If your grievance sensors are tuned too sensitively, you won’t enjoy this movie much as pure entertainment because attitudes that were commonplace and unremarkable in the benighted early 18th century (and apparently not much more remarkable in the middle of the 20th) aren’t examined and excoriated in the light of modern correctness, but it’s still a remarkable piece of cinema history, as well as a competent primer to the good parts of Dafoe’s novel, saving you from having to wade through almost 300 pages of prose for cultural literacy’s sake.

Some Notable Totables:

  • body count: 12, plus 2 game birds and 1 dog
  • breasts: 0
  • explosions: 1
  • dream sequences: 2
  • ominous thunderstorms: 4
  • actors who’ve appeared on Star Trek: 0

Related Posts with Thumbnails
  1. Hey, it’s the first English-language novel; it’s no surprise that it’s not also the best.[back]

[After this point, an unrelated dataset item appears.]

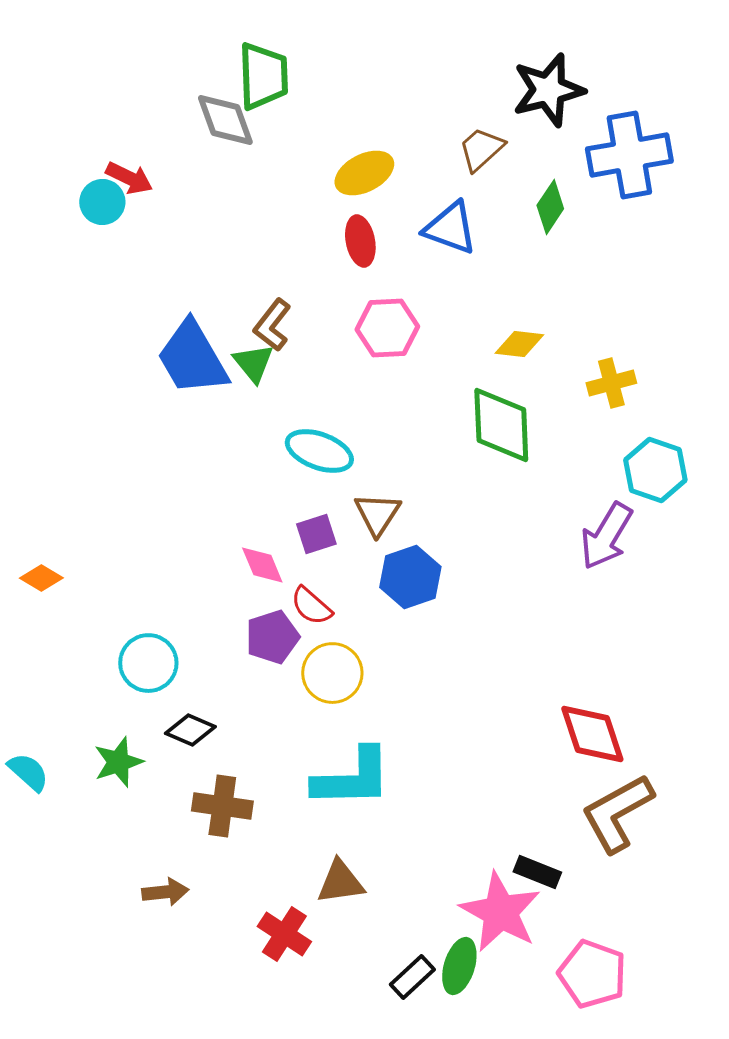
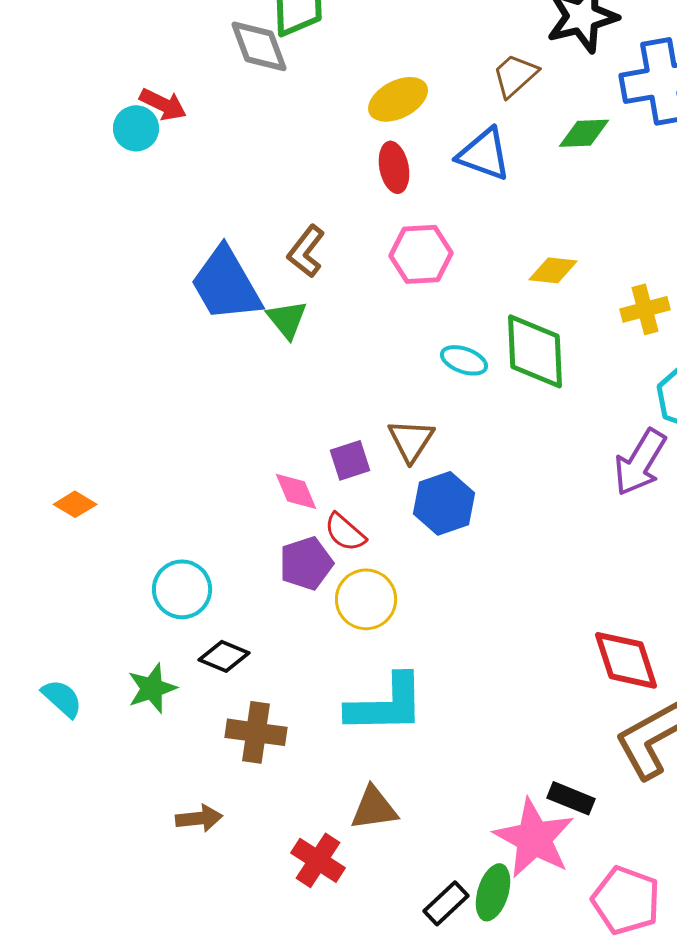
green diamond: (550, 207) -> (584, 133), turned 54
green triangle: (253, 363) -> (287, 319), moved
cyan ellipse: (319, 451) -> (464, 360), moved, size x0.7

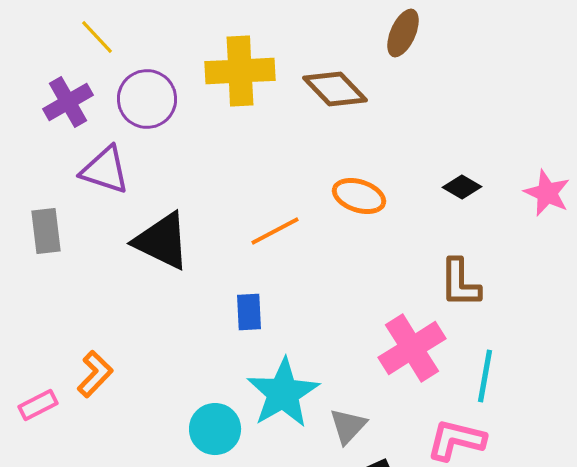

6 to “Robinson Crusoe (1954)”

  1. Shirley says:

    Very funny review Nathan! I must admit I have not seen this version, as I prefer Dick Van Dyke:)

  2. Jim Gosney says:

    “I can has island?”

    Wow. LOLCATS make it into ColdFusion reviews??? Those little critters are everywhere!

  3. BeckoningChasm says:

    I’ve seen a number of Bunuel’s films (and own several on DVD) but I’ve not seen this. I wonder what led to his being hired for the project? He’s not the sort of director whose work one would look upon and say, “Hey, I bet this guy would be great at making Robinson Crusoe.”

  4. Felicity says:

    And after building the homestead, he calls it…Delta City!

    Maybe Crusoe was just into master/slave play. Of course, at the time of the novel’s writing, it’d be 151 years before masochism was invented.

  5. Nathan Shumate says:

    No, it’d just be 151 years before we had a word for it.